**YOUR OBJECTIVE:** Below are the records. State how many of their lines hold the word "four", and add nothing else.
***** LISTED ENTRIES
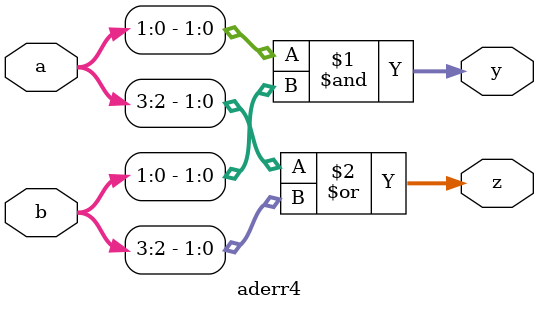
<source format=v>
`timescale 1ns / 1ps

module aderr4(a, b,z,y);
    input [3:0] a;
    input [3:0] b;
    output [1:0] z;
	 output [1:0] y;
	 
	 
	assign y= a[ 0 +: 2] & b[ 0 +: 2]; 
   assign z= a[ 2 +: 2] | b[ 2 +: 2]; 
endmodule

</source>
**********
***** LISTED ENTRIES
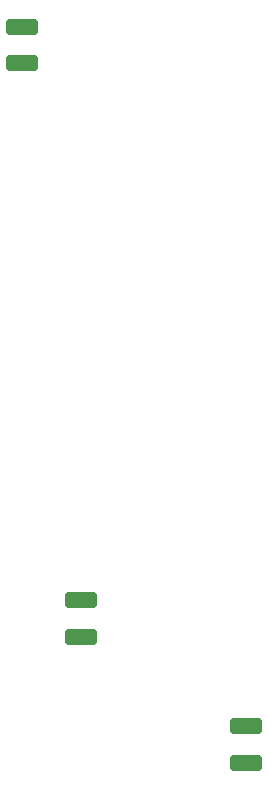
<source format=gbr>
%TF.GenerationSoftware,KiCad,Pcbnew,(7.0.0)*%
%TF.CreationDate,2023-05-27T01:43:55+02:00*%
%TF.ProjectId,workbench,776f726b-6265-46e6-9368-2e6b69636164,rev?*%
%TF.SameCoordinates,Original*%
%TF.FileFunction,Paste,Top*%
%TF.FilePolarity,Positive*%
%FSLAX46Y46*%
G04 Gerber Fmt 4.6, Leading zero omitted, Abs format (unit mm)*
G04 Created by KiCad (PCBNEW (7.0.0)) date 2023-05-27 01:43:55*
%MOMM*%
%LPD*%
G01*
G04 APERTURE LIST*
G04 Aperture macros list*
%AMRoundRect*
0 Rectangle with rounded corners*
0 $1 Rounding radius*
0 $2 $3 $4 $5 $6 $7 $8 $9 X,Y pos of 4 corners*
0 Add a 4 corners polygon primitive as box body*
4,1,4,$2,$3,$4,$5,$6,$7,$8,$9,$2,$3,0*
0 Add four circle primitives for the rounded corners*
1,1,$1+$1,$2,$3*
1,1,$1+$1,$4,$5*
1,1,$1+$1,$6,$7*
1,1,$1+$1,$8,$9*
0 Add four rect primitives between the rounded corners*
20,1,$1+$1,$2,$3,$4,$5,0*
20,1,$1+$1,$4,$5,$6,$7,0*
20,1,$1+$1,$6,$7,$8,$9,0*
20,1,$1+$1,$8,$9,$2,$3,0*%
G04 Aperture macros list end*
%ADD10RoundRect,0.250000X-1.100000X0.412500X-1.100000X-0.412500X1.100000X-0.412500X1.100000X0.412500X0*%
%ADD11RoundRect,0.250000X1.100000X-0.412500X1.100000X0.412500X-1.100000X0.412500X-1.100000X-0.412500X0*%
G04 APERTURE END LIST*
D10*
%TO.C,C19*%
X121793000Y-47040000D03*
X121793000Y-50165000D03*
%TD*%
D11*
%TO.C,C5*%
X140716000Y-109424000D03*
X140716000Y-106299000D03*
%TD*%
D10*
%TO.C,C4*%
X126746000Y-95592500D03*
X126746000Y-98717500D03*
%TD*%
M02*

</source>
**********
**SOLUTION FOR THIS PROBLEM:** 2